Soal Latihan:
**A.** Selain memakai krayon atau kapur pendek, aktivitas apa saja yang disebut dalam teks tentang anak belajar menulis untuk melatih kekuatan jari saat memegang pensil? Sebutkan semuanya.
**B.** Bisakah Anda melanjutkan teks tentang anak belajar menulis, dimulai setelah kalimat terakhirnya?

Cuplikan Dokumen:
----
Latihan terbaik untuk mempersiapkan si kecil memegang pensil dengan benar antara lain dengan mengajarinya memegang krayon yang sudah pendek (tidak utuh lagi) atau kapur pendek untuk kegiatannya saat mencorat coret atau mewarnai. Dengan menggunakan potongan krayon/kapur yang pendek bisa melatih kekuatan ketiga jari yang kelak digunakan untuk memegang pensil. Hanya saja, mengingat usia si kecil, kita perlu berhati-hati untuk mengawasi si kecil saat bermain-main dengan krayon/kapur pendeknya, agar tidak sampai termakan atau tertelan.
 
Aktivitas lain yang berguna untuk melatih kekuatan jari-jari saat memegang pensil antara lain adalah bermain menyemprotkan air dengan botol penyemprot, bermain lilin (play dough) dan latihan menggunting.
 

Sabtu, 13 Oktober 2012

Seputar Menulis : Kapan Si Kecil Siap Belajar Menulis?

Kita bisa mengamati perkembangan si kecil dari hari kehari sebelum mulai mengajaknya berlatih menulis. Apa saja tanda-tanda yang bisa kita jadikan patokan untuk mulai melatihnya menulis dengan benar? Berikut beberapa dari tanda-tanda itu :
  • Anak sudah mulai terlihat konsisten menggunakan salah satu tangan (entah itu kiri atau kanan) pada saat ia makan.
  •  Anak sudah menggunakan tangan yang paling dominan (entah itu kiri atau kanan) saat ia mewarnai gambar.
  • Anak dapat menggunakan tangan lain yang tak dominan untuk menjadi penyeimbang saat ia harus melakukan aktivitas dengan menggunakan dua tangan. Misalnya, saat ia menuang air minum ke dalam cangkir, ia bisa menuang dengan tangan kanan dan menggunakan tangan kiri untuk memegang pegangan cangkirnya.
  • Anak sudah bisa memegang pensil,pensil warna atau krayon dengan jari-jari mendekati ujung bawah pensil (bagian untuk menulis/mewarnai), yaitu dengan posisi tiga jari (atau empat jari) menunjuk ke arah kertas saat ia mencorat coret kertas, menggambar atau mewarnai.
  • Anak sudah dapat menggambar garis atau bentuk sederhana, semisal lingkaran.
  • Anak ulai menggambar bentuk orang atau benda tertentu.
  • Anak mulai membuat tanda-tanda yang terihat seperti simbol tertentu.
  • Anak sudah bisa menyelesaikan maze/puzzle sederhana atau menghubungkan titik-titik yang membentuk gambar tertentu
  • Anak mulai memperlihatkan ketertarikannya untuk berusaha mewarnai didalam garis (tidak lagi asal mewarnai)

referensi:
 Hallissy Jennifer, the write start, p. 20
 


Jumat, 12 Oktober 2012

Seputar Menulis : Mendukung Si Kecil Sesuai Tahapan

Setelah mengetahui hal-hal apa yang akan dilakukan oleh sang calon penulis di rumah kita dalam setiap tahapannya, kita sebagai orang tua diharapkan dapat senantiasa mendukung mereka. Dukungan kita sudah tentu disesuaikan dengan tahapan yang tengah dilalui anak-anak.
----
(Foto orang dengan titik kunci)
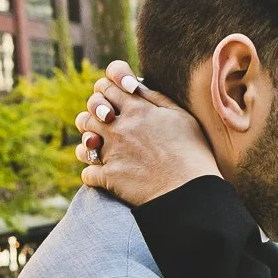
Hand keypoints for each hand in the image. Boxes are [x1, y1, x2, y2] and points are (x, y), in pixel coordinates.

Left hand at [74, 60, 221, 205]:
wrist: (190, 191)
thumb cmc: (192, 153)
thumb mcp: (181, 116)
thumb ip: (156, 98)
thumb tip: (136, 86)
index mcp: (138, 110)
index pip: (106, 86)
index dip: (106, 91)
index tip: (114, 101)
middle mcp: (120, 128)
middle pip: (89, 111)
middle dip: (94, 115)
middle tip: (104, 125)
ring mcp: (112, 152)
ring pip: (84, 141)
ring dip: (90, 143)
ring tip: (99, 148)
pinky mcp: (109, 177)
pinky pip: (87, 173)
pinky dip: (93, 175)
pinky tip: (104, 176)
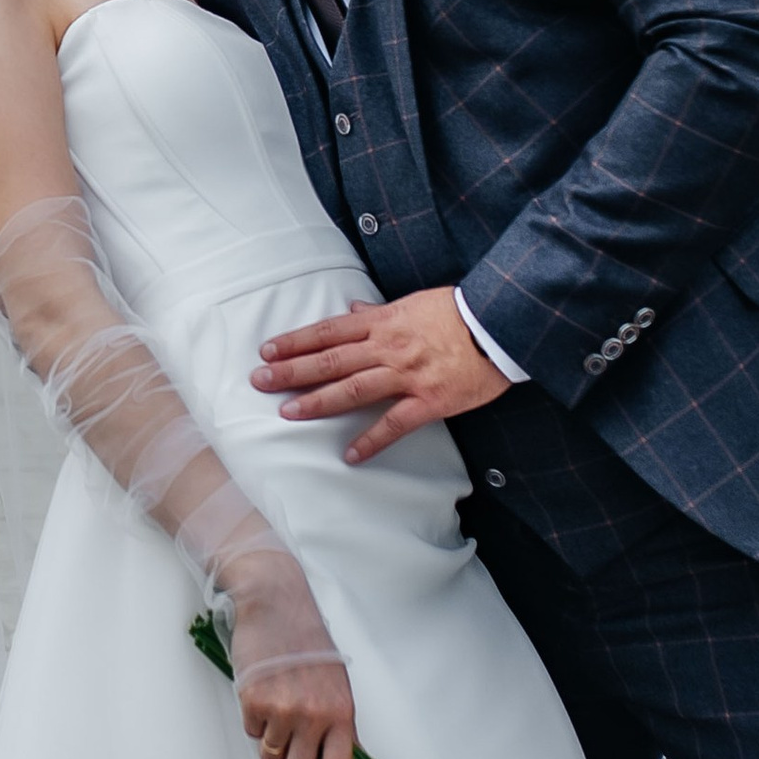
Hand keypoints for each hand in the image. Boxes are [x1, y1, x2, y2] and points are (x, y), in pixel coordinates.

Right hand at [225, 556, 356, 758]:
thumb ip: (336, 725)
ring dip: (270, 739)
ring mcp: (283, 710)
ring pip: (270, 756)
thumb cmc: (307, 643)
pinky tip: (262, 690)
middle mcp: (315, 716)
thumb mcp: (335, 684)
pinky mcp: (254, 702)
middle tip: (286, 744)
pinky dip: (253, 718)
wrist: (276, 603)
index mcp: (342, 713)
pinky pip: (250, 732)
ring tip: (276, 702)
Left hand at [253, 285, 510, 457]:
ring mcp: (407, 375)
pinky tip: (349, 455)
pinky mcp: (430, 401)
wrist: (500, 324)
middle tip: (259, 381)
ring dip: (318, 402)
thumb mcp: (415, 302)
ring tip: (287, 413)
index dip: (296, 341)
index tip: (267, 350)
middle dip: (292, 370)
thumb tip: (353, 308)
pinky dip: (371, 440)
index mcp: (384, 321)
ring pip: (353, 388)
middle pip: (331, 360)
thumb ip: (381, 311)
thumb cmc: (458, 312)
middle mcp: (388, 347)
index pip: (329, 331)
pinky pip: (394, 424)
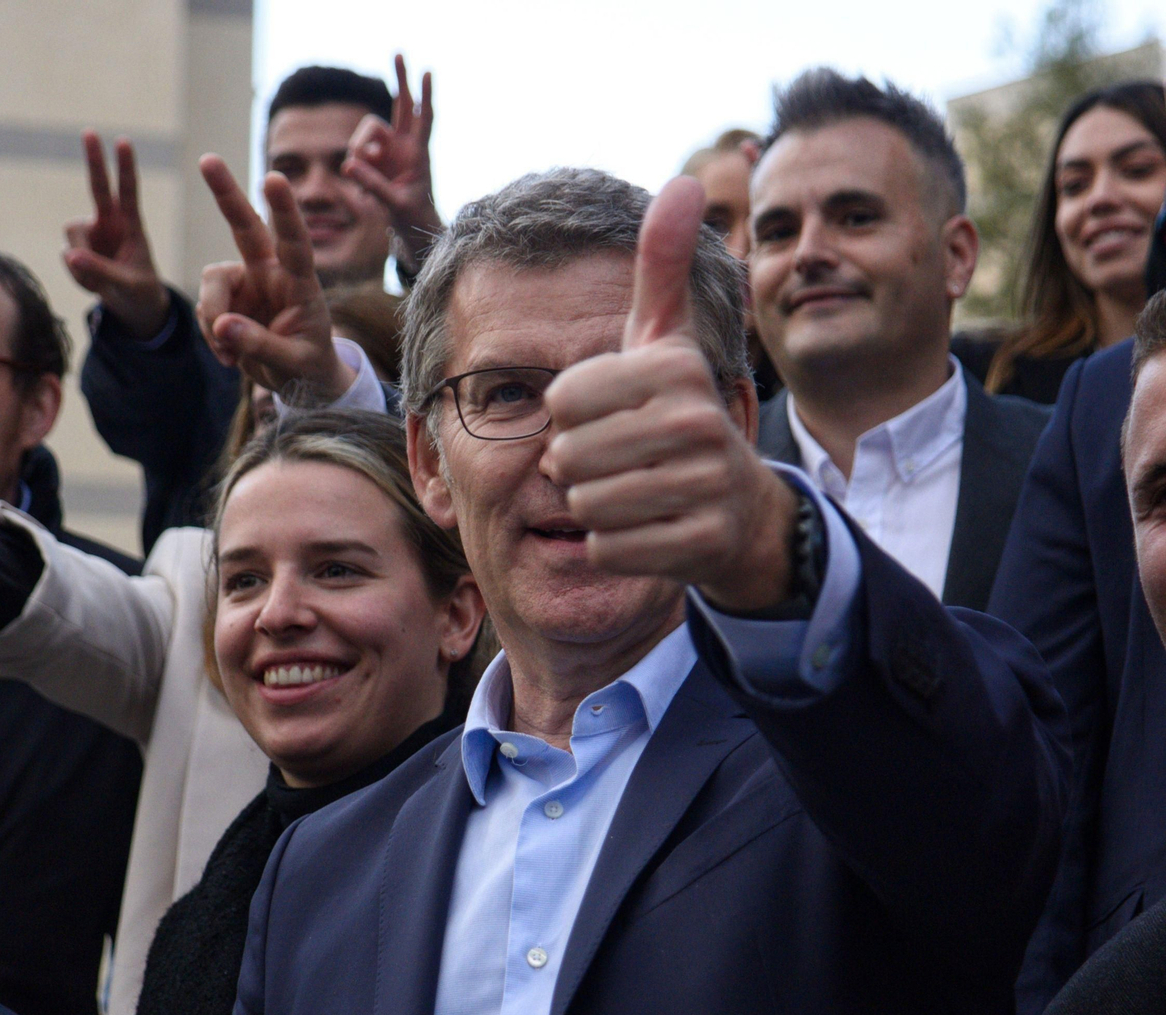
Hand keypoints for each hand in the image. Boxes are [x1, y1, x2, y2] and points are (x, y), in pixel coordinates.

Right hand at [64, 131, 170, 337]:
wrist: (133, 306)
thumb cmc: (140, 292)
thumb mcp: (127, 285)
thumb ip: (102, 271)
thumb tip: (70, 256)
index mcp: (132, 226)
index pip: (129, 192)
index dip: (125, 168)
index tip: (123, 142)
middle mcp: (110, 222)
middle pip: (98, 186)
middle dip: (94, 160)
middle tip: (90, 131)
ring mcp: (92, 233)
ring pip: (72, 235)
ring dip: (82, 263)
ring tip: (100, 283)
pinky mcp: (78, 247)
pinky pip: (68, 257)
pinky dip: (78, 275)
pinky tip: (93, 283)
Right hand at [196, 154, 348, 399]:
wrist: (299, 381)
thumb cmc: (308, 365)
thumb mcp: (293, 363)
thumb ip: (261, 346)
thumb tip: (222, 326)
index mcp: (300, 281)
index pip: (295, 242)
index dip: (284, 211)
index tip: (273, 178)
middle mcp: (271, 272)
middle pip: (245, 226)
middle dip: (226, 194)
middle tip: (207, 159)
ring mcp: (246, 283)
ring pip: (213, 282)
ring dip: (213, 317)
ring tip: (229, 354)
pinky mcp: (226, 299)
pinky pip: (205, 310)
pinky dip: (211, 336)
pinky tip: (229, 355)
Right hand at [343, 55, 441, 269]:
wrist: (412, 229)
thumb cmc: (413, 216)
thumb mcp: (395, 204)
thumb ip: (373, 184)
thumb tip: (349, 164)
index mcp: (419, 153)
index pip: (424, 119)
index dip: (425, 96)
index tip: (427, 71)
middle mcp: (405, 145)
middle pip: (402, 103)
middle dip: (401, 78)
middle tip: (399, 52)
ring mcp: (389, 150)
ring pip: (368, 130)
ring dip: (360, 148)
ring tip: (362, 177)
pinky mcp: (374, 159)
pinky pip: (356, 153)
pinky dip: (356, 169)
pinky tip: (365, 194)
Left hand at [542, 177, 797, 613]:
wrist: (737, 509)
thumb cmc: (676, 414)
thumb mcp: (666, 340)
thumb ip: (662, 266)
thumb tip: (686, 182)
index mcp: (674, 368)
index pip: (560, 399)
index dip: (568, 415)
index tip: (608, 415)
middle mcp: (695, 421)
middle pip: (567, 455)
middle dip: (577, 466)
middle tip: (617, 461)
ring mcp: (703, 486)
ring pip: (586, 503)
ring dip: (594, 505)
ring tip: (631, 491)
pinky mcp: (700, 543)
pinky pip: (607, 548)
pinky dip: (614, 546)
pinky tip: (646, 529)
----
Jawaban Tertulis:
**A.**
- Bermain menyemprotkan air dengan botol penyemprot
- Bermain lilin (play dough)
- Latihan menggunting

**B.**
  
Dukungan bagi Sang Pencorat Coret
Apa yang bisa kita lakukan bersama si kecil dalam tahapan ini? Jawabannya mudah saja, mari kita ikut mencorat coret bersama mereka. 

Si kecil dalam tahapannya ini akan melakukan aktivitas corat coretnya sepenuh hati. Hal penting yang mereka butuhkan adalah kegembiraan dalam melakukan aktivitasnya. Sebagai orang tua kita harus bisa menunjukkan pada mereka betapa menyenangkannya aktivitas ini.

Duduklah bersisian atau berhadapan dengan si kecil. Buatlah karya "coretan" kita sendiri dengan maksud bersenang-senang. Tak perlu memikirkan konsep atau niatan mengajarkan teknik tertentu pada si kecil, karena ia memang belum waktunya mempelajari itu dan malahan akan berpotensi menurunkan minat mereka.

Dengan menularkan kegembiraan kita bisa membuat si kecil betah berlama-lama melatih kemampuan motoriknya dalam menggunakan alat tulis  dan membuat bentuk coretan yang bernilai. 

Dukungan bagi Sang Pengeja
Saat si kecil mulai bisa mengubah bunyi menjadi bentuk tulisan, bentuk atau gambar, maka ia telah memasuki tahap pengeja.

Kini saatnya orang tua bertindak sebagai teman dan konsultan bagi mereka. Jangan pernah bosan mendengar pertanyaan mereka semisal , "bagaimana caranya menulis huruf A," atau "bagaimana sih bunda mengeja kata "takut"?" dan sebagainya. Dalam tahap ini si kecil memang mulai tertarik menuliskan apa-apa yang ada dibenaknya termasuk merangkai huruf-huruf yang dikenalnya menjadi kata-kata sederhana.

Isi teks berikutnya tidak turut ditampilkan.